I’m not even going to ask him what he thinks or how he thinks this might go. It does seem like it would make a really fun, really good TV show but I don’t know. We’re going to write our books and see what we want to do after that.

You’ve written both novels and screenplays – what element of writing do you prefer?

The process is so different. Honestly, if I couldn’t do both I’d feel like something would be lacking. The great thing about writing books – even with Guillermo or by myself – is we don’t have to collaborate, we don’t have to worry about budgets or weather or anything, you have it all. And that’s great.

At the same time it’s fun to work in movies or in television where you’re responsible for 100-150 people who are waiting on your decisions and you’ve got more of a dramatic company and that’s fun too. So to be able to do both is really exciting. If I had to choose one just to write it would probably be a script, just because, after having written a novel, scripts feel easier. They’re not easy but they feel easy because in a novel you have so much research and you have to do so much work. Whereas a script you have to really think about the dramatic aspects; you don’t have to explain who John Dee was, you don’t have to go into 1582 London unless you want to. That’s the advantage of the scriptwriting!
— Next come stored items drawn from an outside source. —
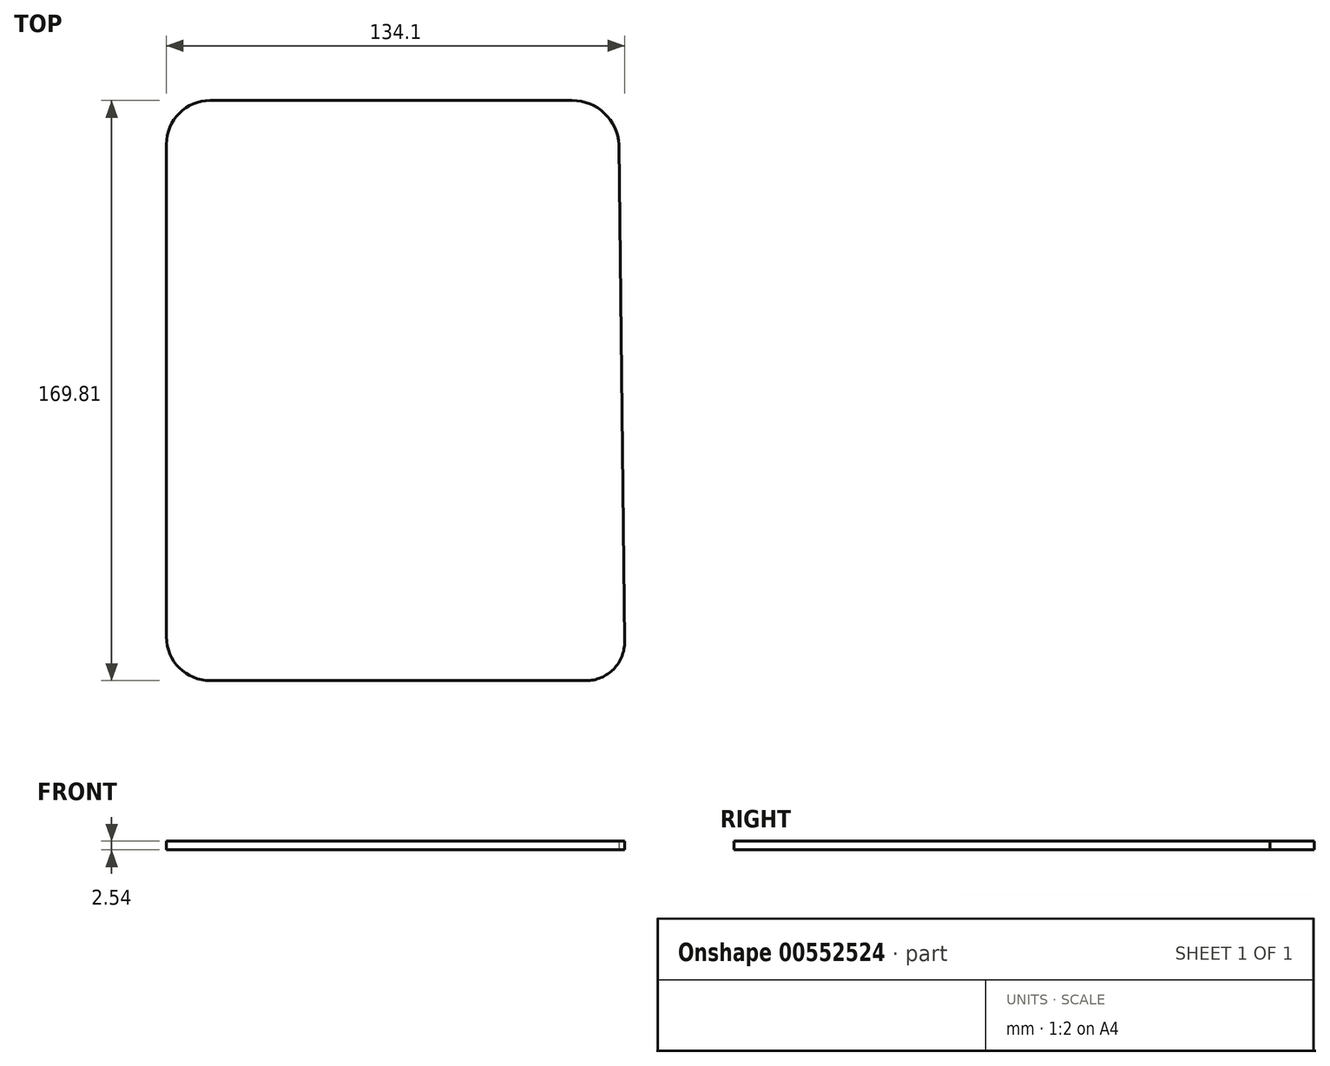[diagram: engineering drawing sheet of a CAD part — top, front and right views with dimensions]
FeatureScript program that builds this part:
annotation { "Feature Type Name" : "Feature", "Feature Type Description" : "" }
export const myFeature = defineFeature(function(context is Context, id is Id, definition is map)
    precondition{}
    {
        {
            var Q0;
            Q0=qCreatedBy(makeId("Top.planeOp"),FACE);
            var sketch = newSketch(context, id + "F0", { "sketchPlane" : qUnion([Q0])});
            skLineSegment(sketch, "E0", {"start": v(105.92, 0) * mm, "end": v(0, 0) * mm});
            skArc(sketch, "E1", {"start": v(105.92, 0) * mm, "mid": v(115.34, -3.76) * mm, "end": v(119.6, -12.97) * mm});
            skArc(sketch, "E2", {"start": v(0, 0) * mm, "mid": v(-9.08, -3.76) * mm, "end": v(-12.84, -12.84) * mm});
            skLineSegment(sketch, "E3", {"start": v(-12.84, -156.98) * mm, "end": v(-12.84, -12.84) * mm});
            skArc(sketch, "E4", {"start": v(-12.84, -156.98) * mm, "mid": v(-9.08, -166.05) * mm, "end": v(0, -169.81) * mm});
            skLineSegment(sketch, "E5", {"start": v(110, -169.81) * mm, "end": v(0, -169.81) * mm});
            skArc(sketch, "E6", {"start": v(110, -169.81) * mm, "mid": v(118.04, -166.44) * mm, "end": v(121.26, -158.34) * mm});
            skLineSegment(sketch, "E7", {"start": v(121.26, -158.34) * mm, "end": v(119.6, -12.97) * mm});
            skSolve(sketch);
        }
        {
            var Q0;
            Q0=makeQuery(id+"F0.imprint","IMPRINT",FACE,{"disambiguationData":[TD([[makeQuery(id+"F0.imprint","IMPRINT",EDGE,{"derivedFrom":sQuery(id+"F0.wireOp",EDGE,"E0")}),1.0]])]});
            extrude(context, id + "F1", {"entities" : qUnion([Q0]), "depth" : 2.54 * mm, "offsetDistance" : 25.4 * mm});
        }
    });
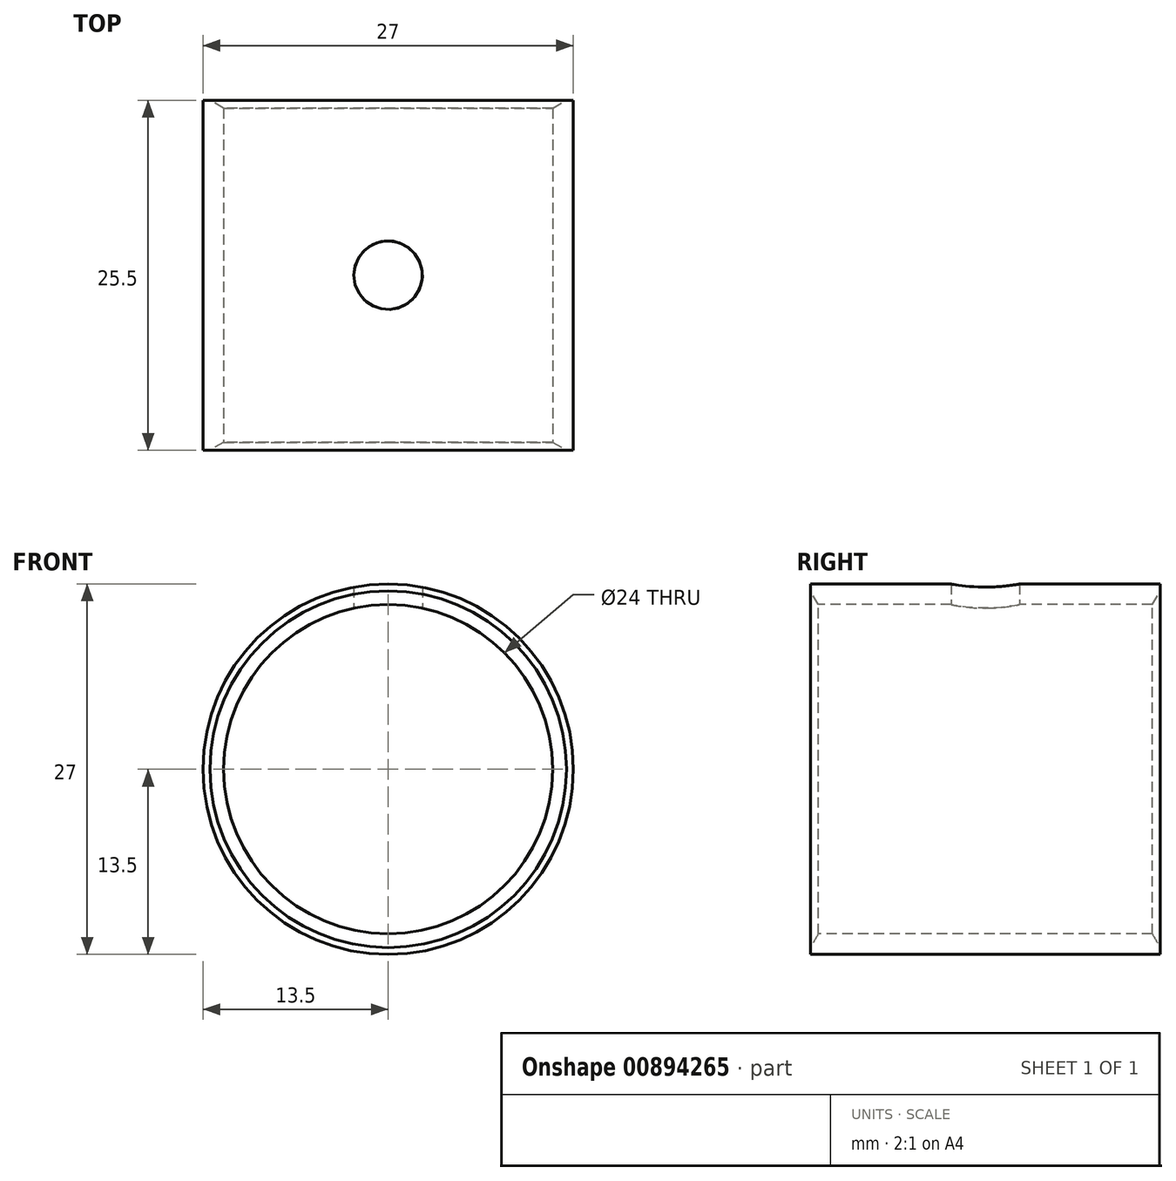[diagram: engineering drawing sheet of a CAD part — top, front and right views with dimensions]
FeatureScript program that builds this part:
annotation { "Feature Type Name" : "Feature", "Feature Type Description" : "" }
export const myFeature = defineFeature(function(context is Context, id is Id, definition is map)
    precondition{}
    {
        {
            var Q0;
            Q0=qCreatedBy(makeId("Front.planeOp"),FACE);
            var sketch = newSketch(context, id + "F0", { "sketchPlane" : qUnion([Q0])});
            skCircle(sketch, "E0", {"center": v(0, 0) * mm, "radius": 13.5 * mm});
            skCircle(sketch, "E1", {"center": v(0, 0) * mm, "radius": 12 * mm});
            skSolve(sketch);
        }
        {
            var Q0;
            Q0 = qSketchRegion(id + "F0", true);
            extrude(context, id + "F1", {"entities" : qUnion([Q0]), "oppositeDirection" : true, "depth" : 25.5 * mm, "offsetDistance" : 25 * mm, "symmetric" : true});
        }
        {
            var Q0;
            Q0=makeQuery(id+"F1.opExtrude","CAP_EDGE",EDGE,{"disambiguationData":[OSD([sQuery(id+"F0.wireOp",EDGE,"E1")])],"isStart":true});
            var Q1;
            Q1=makeQuery(id+"F1.opExtrude","CAP_EDGE",EDGE,{"disambiguationData":[OSD([sQuery(id+"F0.wireOp",EDGE,"E1")])],"isStart":false});
            chamfer(context, id + "F2", {"entities" : qUnion([Q0, Q1]), "chamferType" : ChamferType.OFFSET_ANGLE, "width" : 1 * mm, "oppositeDirection" : false, "angle" : 30 * degree, "tangentPropagation" : true});
        }
        {
            var Q0;
            Q0=qCreatedBy(makeId("Top.planeOp"),FACE);
            var sketch = newSketch(context, id + "F3", { "sketchPlane" : qUnion([Q0])});
            skCircle(sketch, "E2", {"center": v(0, 0) * mm, "radius": 2.5 * mm});
            skSolve(sketch);
        }
        {
            var Q0;
            Q0 = qSketchRegion(id + "F3", true);
            extrude(context, id + "F4", {"entities" : qUnion([Q0]), "operationType" : NewBodyOperationType.REMOVE, "endBound" : BoundingType.THROUGH_ALL, "depth" : 25 * mm, "offsetDistance" : 25 * mm});
        }
    });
What are you writing right now?

Actually I haven’t written a novel on my own for I don’t know how many years, could be as many as ten – so I have a crime novel that I’m writing that will be out next year and I’ve been writing scripts. I’ve been developing some television [though] everything is a little bit uncertain right now. I certainly managed to stay busy during this time which is really a blessing. I’m excited about this book and I’m excited about more adventures with Guillermo!

The Hollow Ones by Chuck Hogan and Guillermo del Toro is out now.